La peligrosa moda del “Feis”

No terminamos de comprender cómo los adultos hemos caído en un vicio que era, aparentemente, problema de nuestra juventud: el Facebook, la red social más influyente está comenzando a causar problemas serios.
Hace apenas unas horas, una irresponsable señora llevaba a su hijo en brazos y en el otro su celular, Smartphone, para ver la pantalla a colores y otros beneficios, charlando con alguna de sus amistades. Lo grave es que iba manejando, y el celular lo llevaba a la altura de la cara, a grado tal que muchos pensamos que se venía maquillando, otro de los grandes problemas que han ocasionado miles de muertes en el mundo.
Lo padecemos en cada clase: los muchachos están más pendientes de las actualizaciones de estado de sus amigos virtuales que de recibir conocimientos nuevos que les servirán, seguramente, para enfrentar de mejor manera los retos del mundo de hoy en día.
Por nada se justifica el conducir con el celular en la mano; lo vemos con gente de todas edades que, irresponsablemente, arriesgan su vida por ir charlando con alguien, sea por Facebook o a través del ya no tan nuevo Whats App, que no deja de ser, aparte de un buen instrumento tecnológico, desarrollado para nuestro bien, un grave peligro para quien lo usa al manejar.
Nadie sabe lo que cada uno lleva en su cabeza, aunque seguros estamos que no lleva congruencia y responsabilidad: arriesgar la vida de otros por ir contestando “mensajitos” nos parece una de las acciones más estúpidas que podemos realizar, sin duda alguna.
Surgen interrogantes cuando vemos elementos de tránsito en el boulevard Praxedis Balboa, con sus indicador de velocidad para evitar que usted o nosotros conduzcamos a más de 50 kilómetros por hora, y nos preguntamos si no sería mucho más rentable pararse en cualquier calle de la zona centro o cualquier zona residencial y aplicar la ley: habría miles de infracciones por conducir sin la atención debida gracias a un celular que otros conceptos que si dejan dinero, pero podrían ser motivo de mayor ingreso municipal, además, sería una buena llamada de atención para que la gente se ponga bien la pila.

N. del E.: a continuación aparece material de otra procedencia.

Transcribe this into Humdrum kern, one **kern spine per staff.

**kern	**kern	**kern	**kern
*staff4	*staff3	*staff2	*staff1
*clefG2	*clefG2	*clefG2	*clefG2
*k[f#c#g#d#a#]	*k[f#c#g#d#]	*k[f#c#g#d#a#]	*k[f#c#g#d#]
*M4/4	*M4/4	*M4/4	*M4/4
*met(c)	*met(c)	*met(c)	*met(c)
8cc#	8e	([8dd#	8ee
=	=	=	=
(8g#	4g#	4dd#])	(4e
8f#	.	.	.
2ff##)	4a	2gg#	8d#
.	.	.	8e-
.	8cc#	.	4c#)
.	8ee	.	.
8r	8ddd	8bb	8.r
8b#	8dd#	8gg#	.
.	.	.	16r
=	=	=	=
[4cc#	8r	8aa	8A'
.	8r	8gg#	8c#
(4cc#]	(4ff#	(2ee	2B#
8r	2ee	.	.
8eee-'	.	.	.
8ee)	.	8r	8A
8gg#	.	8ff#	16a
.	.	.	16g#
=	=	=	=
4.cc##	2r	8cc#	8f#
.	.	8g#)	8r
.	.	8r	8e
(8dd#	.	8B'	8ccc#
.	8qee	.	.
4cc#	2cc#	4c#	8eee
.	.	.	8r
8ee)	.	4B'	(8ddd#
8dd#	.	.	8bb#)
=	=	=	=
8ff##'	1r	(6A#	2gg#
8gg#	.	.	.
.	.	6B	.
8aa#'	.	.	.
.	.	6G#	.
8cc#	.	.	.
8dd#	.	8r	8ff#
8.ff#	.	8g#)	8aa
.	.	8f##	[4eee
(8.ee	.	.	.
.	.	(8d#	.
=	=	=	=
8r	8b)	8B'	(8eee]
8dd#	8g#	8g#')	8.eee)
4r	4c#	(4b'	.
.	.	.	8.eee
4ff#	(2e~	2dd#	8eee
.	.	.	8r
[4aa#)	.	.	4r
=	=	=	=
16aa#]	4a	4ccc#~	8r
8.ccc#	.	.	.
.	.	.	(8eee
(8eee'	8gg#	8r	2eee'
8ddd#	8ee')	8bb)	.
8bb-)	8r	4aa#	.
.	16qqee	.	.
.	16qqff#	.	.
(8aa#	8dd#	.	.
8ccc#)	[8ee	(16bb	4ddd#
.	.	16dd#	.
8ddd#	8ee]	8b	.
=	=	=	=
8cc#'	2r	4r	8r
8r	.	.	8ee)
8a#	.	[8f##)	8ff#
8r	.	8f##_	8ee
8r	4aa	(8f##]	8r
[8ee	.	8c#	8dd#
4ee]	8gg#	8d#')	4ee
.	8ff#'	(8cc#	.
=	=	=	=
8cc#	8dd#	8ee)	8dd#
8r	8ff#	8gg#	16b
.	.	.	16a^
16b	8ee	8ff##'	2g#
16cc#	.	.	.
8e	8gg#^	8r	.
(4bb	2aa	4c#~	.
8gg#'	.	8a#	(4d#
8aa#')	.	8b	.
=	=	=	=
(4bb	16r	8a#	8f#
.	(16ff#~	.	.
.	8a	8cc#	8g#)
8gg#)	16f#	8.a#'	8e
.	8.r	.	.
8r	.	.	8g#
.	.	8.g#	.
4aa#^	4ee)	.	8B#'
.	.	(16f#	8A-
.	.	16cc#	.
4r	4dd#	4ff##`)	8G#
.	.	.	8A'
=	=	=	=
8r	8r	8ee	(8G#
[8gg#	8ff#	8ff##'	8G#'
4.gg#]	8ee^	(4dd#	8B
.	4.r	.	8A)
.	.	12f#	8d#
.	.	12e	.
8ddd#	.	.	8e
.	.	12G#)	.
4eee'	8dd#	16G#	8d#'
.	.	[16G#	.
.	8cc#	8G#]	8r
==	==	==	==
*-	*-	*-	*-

Ganas no faltan de bajar y pedirle a esa gente que sean consciente de lo que hace y no nos perjudique a todos.
Tenemos entendido que hay un reglamento de tránsito que habla de estos rubros y los castiga, aunque la realidad viene siendo otra y seguimos observando tal anomalía.
Lo que no concebimos es que muchos hacemos el sacrificio porque nuestros hijos e hijas tengan una buena educación y les buscamos la mejor opción educativa, pero nos paramos en doble fila o insistimos en llamar por celular, contestar mensajes y todo eso que tanto peligro nos hace.
¿Dónde está nuestra misión?
Sin lugar a dudas, donde están los hijos y los conocidos y colaborar con decir que no hagan tales estupideces, porque juegan con nuestra existencia.
Tan solo este lunes vimos en la calle Juan B. Tijerina, allá por la casa de gobierno, tres incidentes de tráfico, y todos fueron por causa de los celulares.
¿De qué se trata?
¿no podremos poner remedio? No entendemos que vaya una señora jugándose la vida y la de sus hijos por contestar un mensaje del “Face”, o un muchacho cuya existencia dependa de contestar inmediatamente o no.
Nada de eso: es tiempo de entender, de hacer conciencia, de participar y predicar con el ejemplo. Es tiempo de pensar un poco más en los demás, y hacer lo que corresponde, en aras de una convivencia armónica, pacífica… feliz.
Mientras tanto, hacemos el exhorto para que se aplique la ley a cuanta gente la pase por alto, y que haya sanciones muy fuertes para esos irresponsables e inconscientes, que cada día son –somos- más.